Das klingt nicht immer so organisch und zwingend, wie es sollte. Die großen Ambitionen stehen der Band bisweilen im Weg. Noch ein weiteres unreifes, energetisches, mit Freude am Kaputtmachen durchgeschrubbtes Album sollte wohl nicht sein. Lieber spielen Billy Talent nun einen Rock-Reggae à la Police (Diamond On A Landmine), zitieren die Red Hot Chili Peppers (White Sparrows), bedienen mit halbherzigem Pathos das miese, alte Power-Balladen-Format (Sudden Movements), verzichten auf Geschwindigkeit und lassen sich von O’Brien ein aufdringliches Glockenspiel über den Chorus schmieren (The Dead Can’t Testify). Das darf man ihnen wirklich übel nehmen!
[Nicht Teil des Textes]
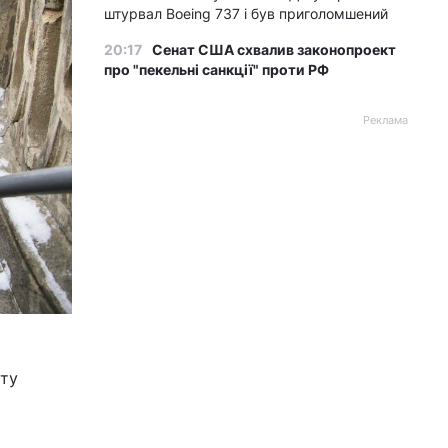
штурвал Boeing 737 і був приголомшений
20:17
Сенат США схвалив законопроект
про "пекельні санкції" проти РФ
Реклама
ету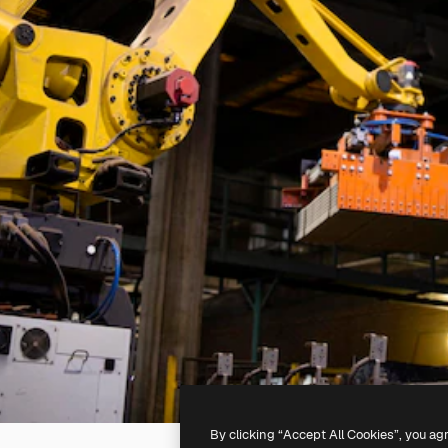
By clicking “Accept All Cookies”, you ag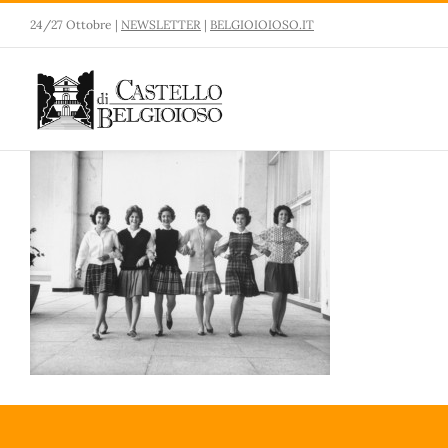
Salta
24/27 Ottobre |
NEWSLETTER
|
BELGIOIOIOSO.IT
al
contenuto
Vor diesem Hintergrund wirkt es kokett, gar verlogen, wenn Kowalevicz in dem flunderflachen Pocketful Of Dreams ernsthaft über sein Material Girl klagt, das sogar schmachtenden Blickes noch Dollarzeichen in den Augen trägt. Überhaupt: die Texte. Statt eines Produzenten hätte die Band einen Lektor gebraucht – all die Spruchbänder und immerzu diese Kasperle-Moral.
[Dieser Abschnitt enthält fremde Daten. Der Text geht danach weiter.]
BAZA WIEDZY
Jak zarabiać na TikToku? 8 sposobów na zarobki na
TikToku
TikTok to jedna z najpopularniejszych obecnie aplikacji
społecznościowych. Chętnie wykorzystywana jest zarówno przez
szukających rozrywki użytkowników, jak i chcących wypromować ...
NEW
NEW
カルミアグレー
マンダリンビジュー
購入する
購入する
Zwei Songs ragen aus diesem souveränen Mainstream-Album heraus, das sich gut verkaufen und den Namen Billy Talent bis in die letzte Einbauküche tragen wird. Turn Your Back ist alter, englischer Mod-Punk, dem D’Sa ein kalifornisches Düsentriebwerk aufgeschnallt hat. Und das dramaturgisch ausgebuffte Tears Into Wine sorgt zunächst für Stimmung, erinnert an Bad Religion. Doch dann halbiert der Schlagzeuger den Takt, das Stück hält inne und die Band holt noch einmal Schwung, um eine Melodie herunterzuknüppeln, die sich ins Langzeitgedächtnis einbrennt. So und hätte man sich Billy Talent III gewünscht.